What to do =
Among the records below, which lines contain the string "center"? Report them.

Stored data =

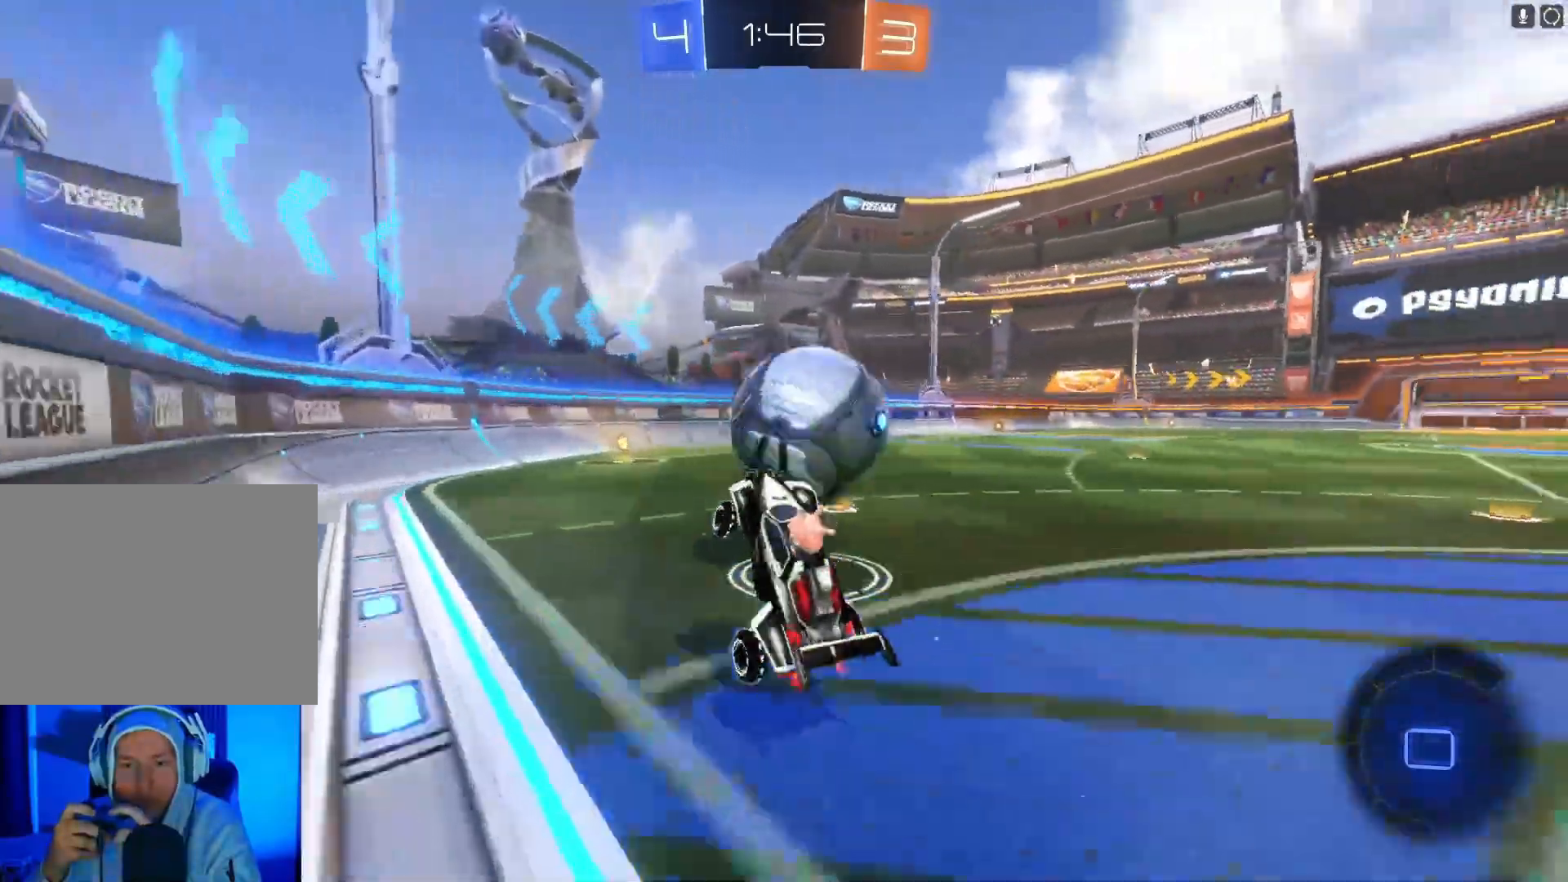
{"buttons": ["L2", "R2"], "left_stick": "down-left", "events": [[233, "left_stick", "left"], [433, "left_stick", "down-left"], [500, "L2", "down"]]}
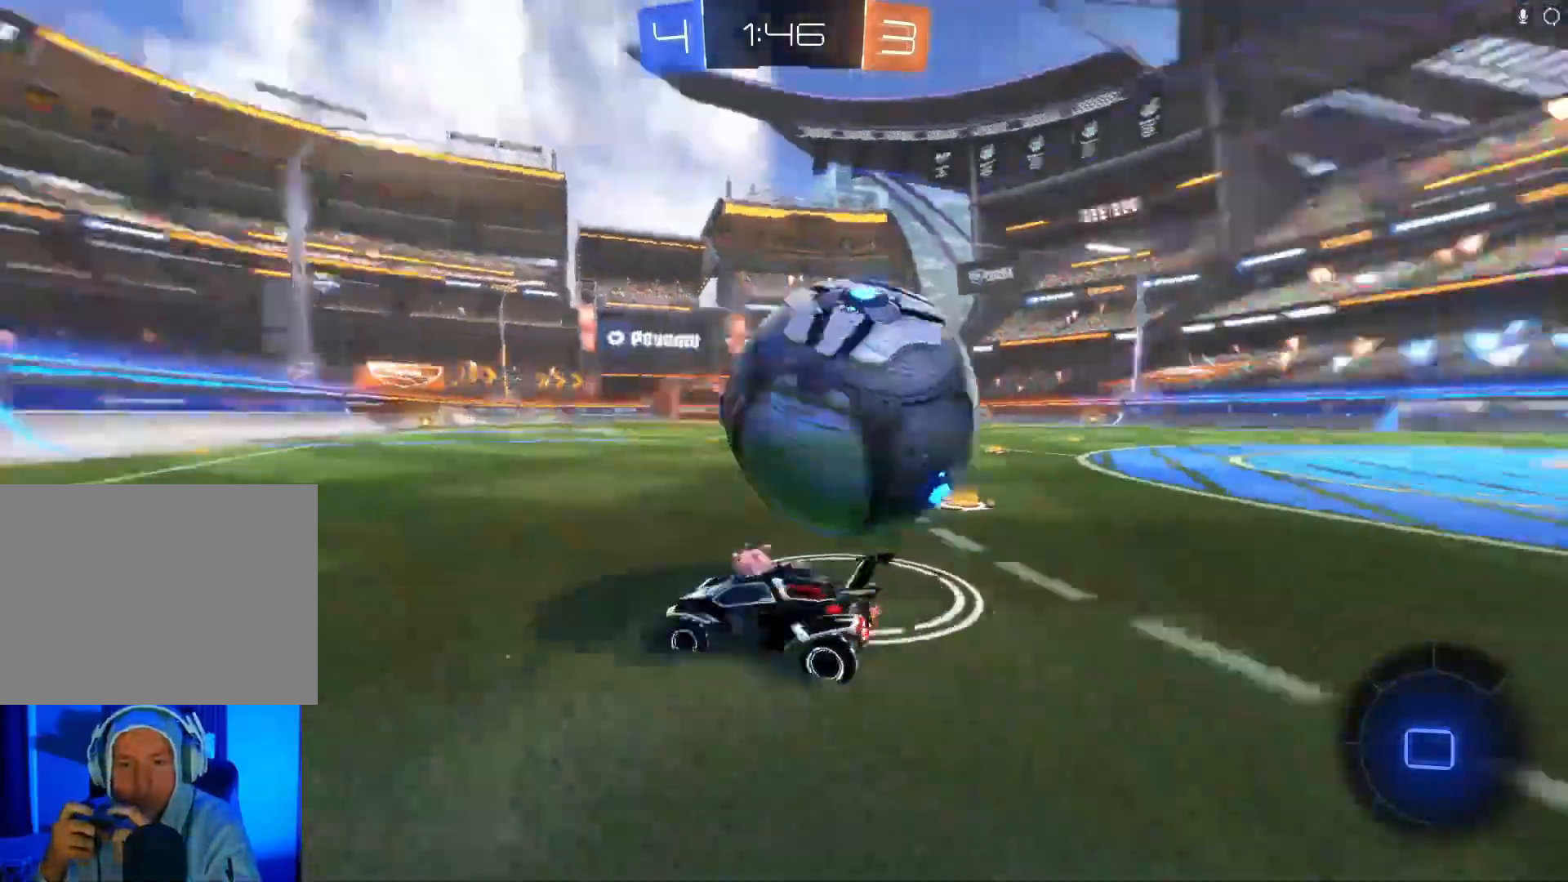
{"buttons": ["R2"], "left_stick": "down-left", "events": [[33, "R2", "up"], [200, "R2", "down"], [233, "L2", "up"]]}
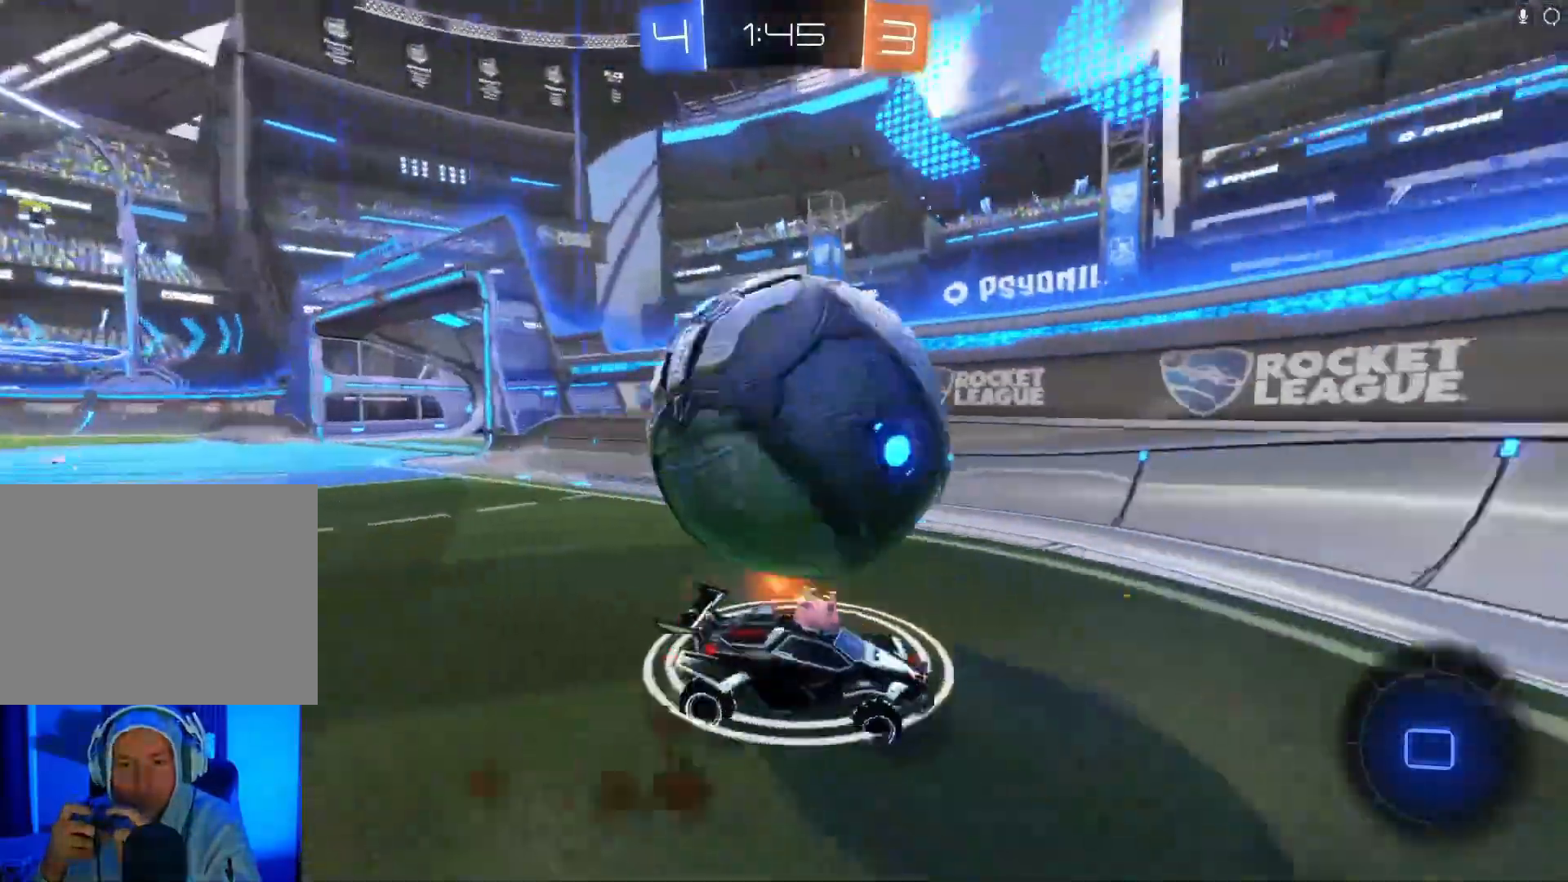
{"buttons": ["R2"], "left_stick": "right", "events": [[167, "R2", "up"], [167, "left_stick", "center"], [267, "left_stick", "right"], [333, "R2", "down"]]}
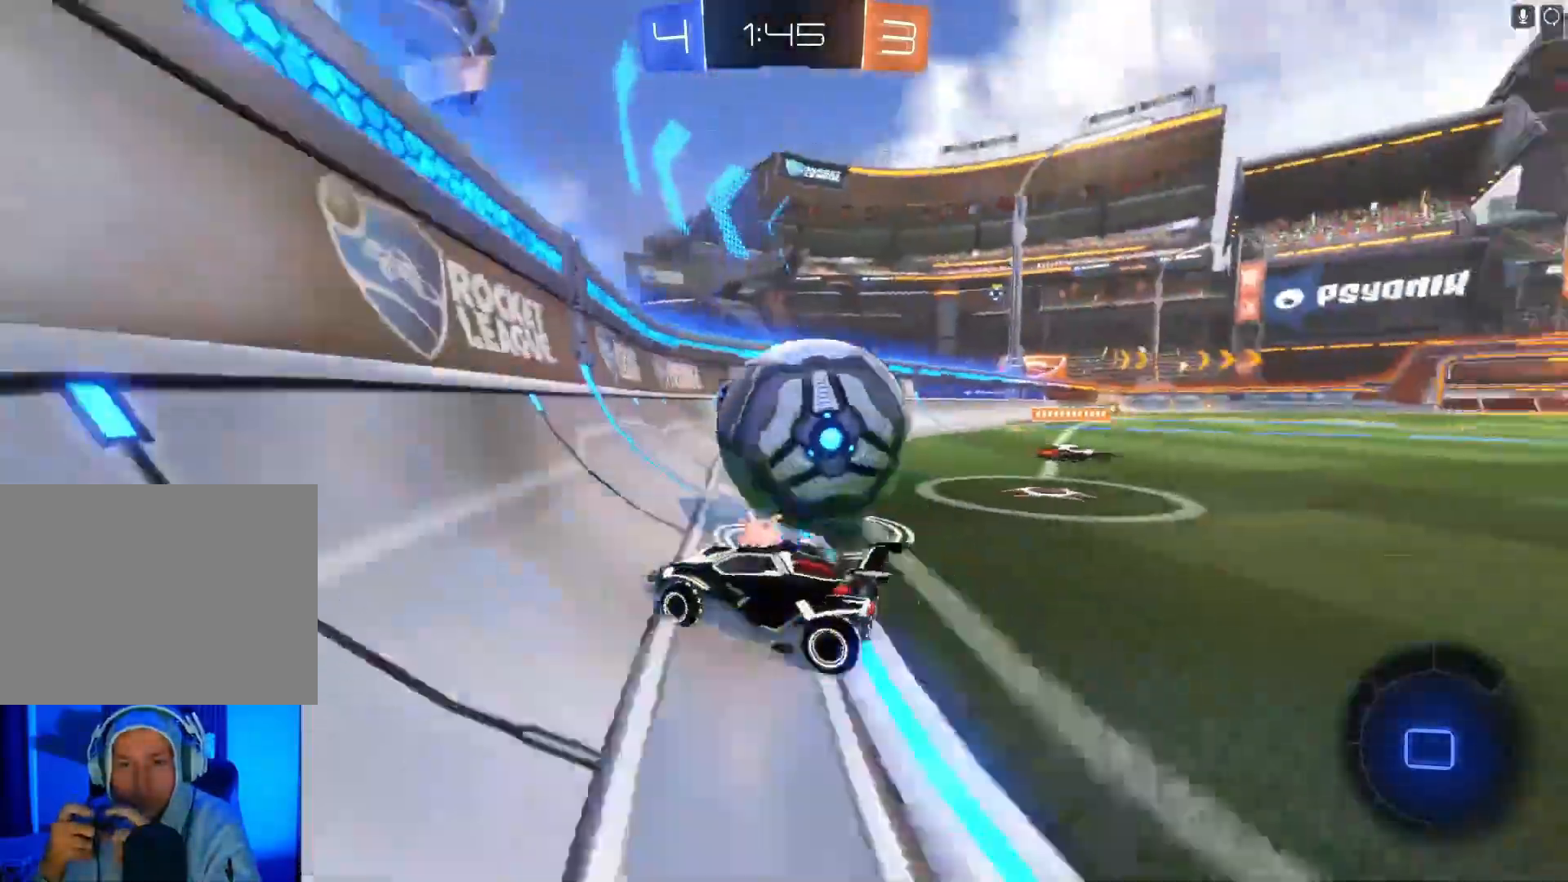
{"buttons": ["R2"], "left_stick": "center", "events": [[467, "left_stick", "center"]]}
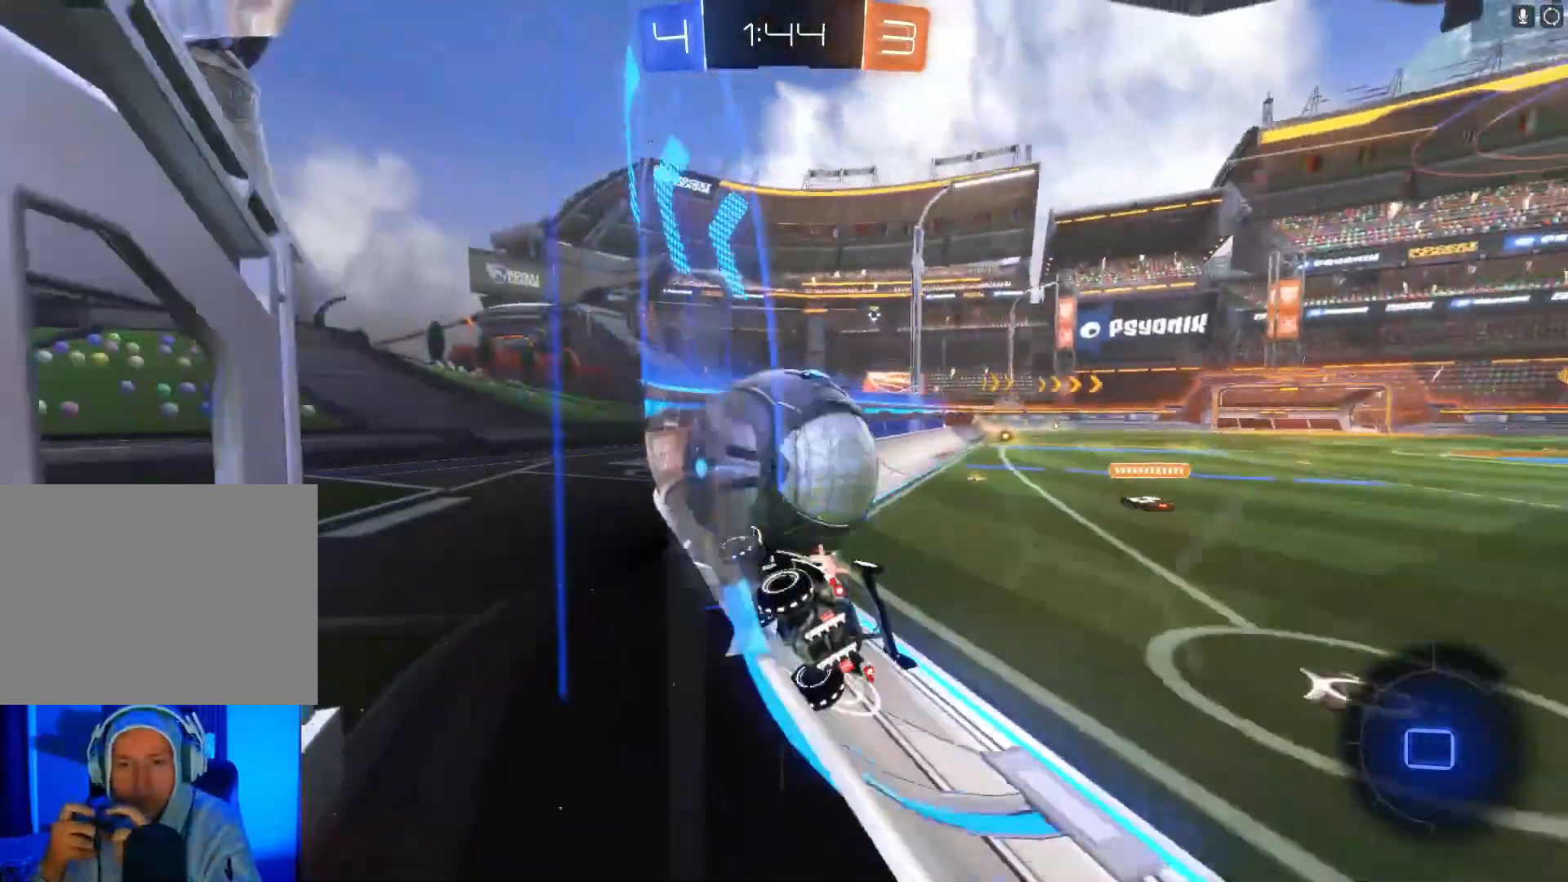
{"buttons": ["R2"], "left_stick": "right", "events": [[67, "left_stick", "down-left"], [200, "left_stick", "center"], [433, "left_stick", "right"]]}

Reply =
{"buttons": ["R2"], "left_stick": "right", "events": [[167, "R2", "up"], [167, "left_stick", "center"], [267, "left_stick", "right"], [333, "R2", "down"]]}
{"buttons": ["R2"], "left_stick": "center", "events": [[467, "left_stick", "center"]]}
{"buttons": ["R2"], "left_stick": "right", "events": [[67, "left_stick", "down-left"], [200, "left_stick", "center"], [433, "left_stick", "right"]]}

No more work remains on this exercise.